Ann invites them in to stay for now but in separate beds. The Feds declare the anticipated quarantine in which everyone is to remain indoors. Over time as the pandemic spreads, the people inside the Brooks’ home become claustrophobic; food supplies dwindle as she bought for herself and two youngsters and not two additional adults; electricity goes out during a storm; and firewood is low. Ann’s best friend is dying from the virus so leaves her son in front of Ann’s house. She fears bringing the child inside as the disease is probably incubating inside him, but Peter overrules her. Peter also takes care of a stray dog whose owner died, but Ann resents his using their dwindling food he gives to the child and canine. Everyone remains in danger unless a vaccine is manufactured as half the population is dead, others are dying, and sustenance supplies are becoming scarce.

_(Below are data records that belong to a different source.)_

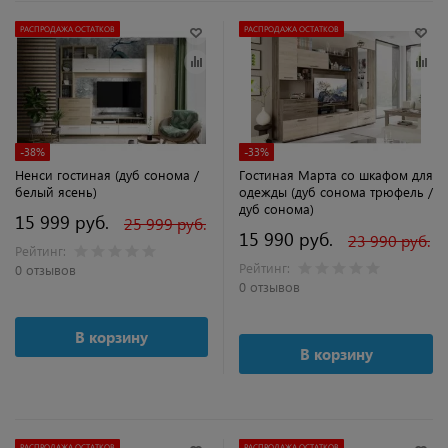
РАСПРОДАЖА ОСТАТКОВ
РАСПРОДАЖА ОСТАТКОВ
-38%
-33%
Ненси гостиная (дуб сонома /
Гостиная Марта со шкафом для
белый ясень)
одежды (дуб сонома трюфель /
дуб сонома)
15 999 руб.
25 999 руб.
15 990 руб.
23 990 руб.
Рейтинг:
Рейтинг:
0 отзывов
0 отзывов
В корзину
В корзину
РАСПРОДАЖА ОСТАТКОВ
РАСПРОДАЖА ОСТАТКОВ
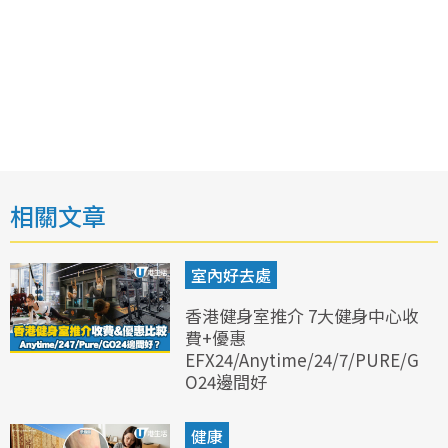
相關文章
室內好去處
香港健身室推介 7大健身中心收
費+優惠
EFX24/Anytime/24/7/PURE/G
O24邊間好
健康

The Brooks family trials, tribulations and triumphs serve as a microcosm of what is faced by other people throughout the world. Some become heroic helping the needy; others try to protect their immediate loved ones; and finally those exist who commit legal and moral crimes. Ann owns this apocalyptic thriller as she feels strongly that her kids come before others in an imploding world gone mad; the opposite of Peter. In her debut, Carla Buckley provides a thought-provoking thriller that asks her readers who would they become if civilization somewhat vanished.